# Bradford Guardian 4



## The Tourist (Jun 9, 2016)

I just got my new Bradford Guardian 4. As a knife sharpener, I'm really picky about straight, uniform and sharp bevels. I expected to have to "repair" the edge.

No only is this model made from good cobalt steel, N690, but it came scary sharp and flawlessly crafted. I called Brad and we had a nice chat. I have a Guardian 3 ordered, you know, just for sandwiches and smaller muggers...

Check out his stuff. I do not think you can break his knives. I'm recommending his stuff to my clients in law enforcement and to soldiers who are permitted to buy individual tools.


----------



## A Watchman (Sep 14, 2015)

Hey Tourist thanks for the tip ... but most of us provide a link to entice an interested party to ... check out stuff.


----------



## Targetshooter (Dec 4, 2015)

They are way to pricey , you can get knifes just as good at a lower price . jmho


----------



## The Tourist (Jun 9, 2016)

A Watchman said:


> Hey Tourist thanks for the tip ... but most of us provide a link to entice an interested party to ... check out stuff.


My bad. You can find Brad at:

Bradford USA Knives

I try to have a slate of knives for all occasions. For example I'll carry a TOPS C.U.T. 4.0 as a survival knife. Their C.A.T. series is just as strong, a bit smaller and great for a BOB.

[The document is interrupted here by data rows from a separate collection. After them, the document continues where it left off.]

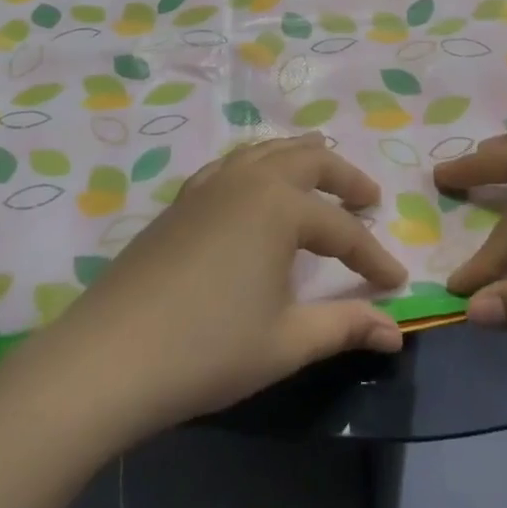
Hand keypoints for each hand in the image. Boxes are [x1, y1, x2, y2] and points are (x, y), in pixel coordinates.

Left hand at [0, 134, 405, 441]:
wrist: (110, 357)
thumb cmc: (207, 349)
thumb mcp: (285, 342)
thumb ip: (344, 327)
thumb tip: (396, 332)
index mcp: (280, 207)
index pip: (341, 230)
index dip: (372, 256)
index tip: (396, 282)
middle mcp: (249, 180)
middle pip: (309, 160)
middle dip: (345, 178)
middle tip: (368, 198)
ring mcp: (211, 184)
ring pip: (268, 150)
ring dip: (302, 159)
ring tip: (322, 176)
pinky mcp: (183, 199)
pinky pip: (233, 164)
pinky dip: (260, 166)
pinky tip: (257, 190)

I like cobalt alloys and S35VN, so my usual EDC is a ZT0909 or a TOPS Mil-Spie 3.5T

The Bradford series would be used where I might use the C.U.T. 4.0, but where corrosion and edge durability are more important factors. Yes, they are expensive, but so are redheads, and you don't hear many guys complain about that...


----------



## The Tourist (Jun 9, 2016)

Double post


----------



## The Tourist (Jun 9, 2016)

I just received my Guardian 3 as a companion piece for the slightly larger knife. This little guy goes into my jean jacket. For a commercial edge, I cannot believe how uniform and sharp Brad gets these blades.


----------